**EXERCISE INSTRUCTIONS**
Pick out each line of the records in which the word "image" appears.

**INPUT**

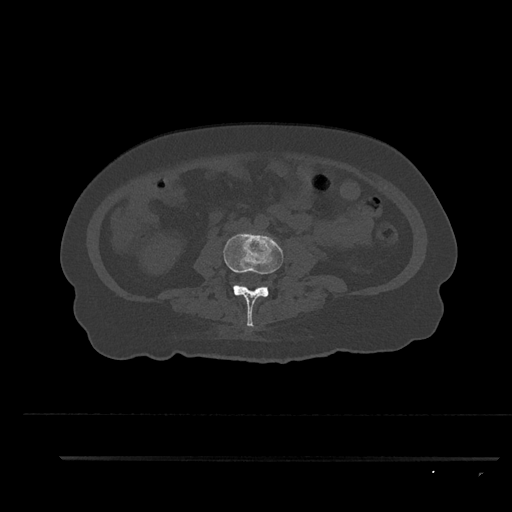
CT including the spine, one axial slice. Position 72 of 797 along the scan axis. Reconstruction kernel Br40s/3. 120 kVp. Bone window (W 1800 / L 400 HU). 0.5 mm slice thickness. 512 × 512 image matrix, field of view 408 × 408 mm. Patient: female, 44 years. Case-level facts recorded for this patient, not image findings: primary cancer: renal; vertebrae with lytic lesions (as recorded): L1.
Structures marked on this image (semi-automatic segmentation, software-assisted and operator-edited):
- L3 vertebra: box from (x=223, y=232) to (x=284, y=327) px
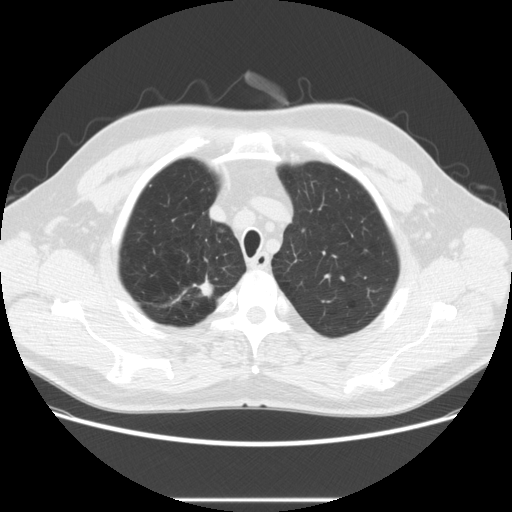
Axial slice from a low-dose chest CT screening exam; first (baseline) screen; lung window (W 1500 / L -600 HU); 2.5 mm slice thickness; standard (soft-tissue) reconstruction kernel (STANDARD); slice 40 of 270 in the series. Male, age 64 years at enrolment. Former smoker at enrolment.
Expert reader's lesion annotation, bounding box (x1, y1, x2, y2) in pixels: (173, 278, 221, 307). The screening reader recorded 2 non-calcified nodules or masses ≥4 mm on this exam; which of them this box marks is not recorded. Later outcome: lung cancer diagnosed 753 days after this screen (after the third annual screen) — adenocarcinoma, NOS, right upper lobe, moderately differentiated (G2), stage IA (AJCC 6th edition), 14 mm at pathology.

**THE ANSWER**
CT including the spine, one axial slice. Position 72 of 797 along the scan axis. Reconstruction kernel Br40s/3. 120 kVp. Bone window (W 1800 / L 400 HU). 0.5 mm slice thickness. 512 × 512 image matrix, field of view 408 × 408 mm. Patient: female, 44 years. Case-level facts recorded for this patient, not image findings: primary cancer: renal; vertebrae with lytic lesions (as recorded): L1.
Structures marked on this image (semi-automatic segmentation, software-assisted and operator-edited):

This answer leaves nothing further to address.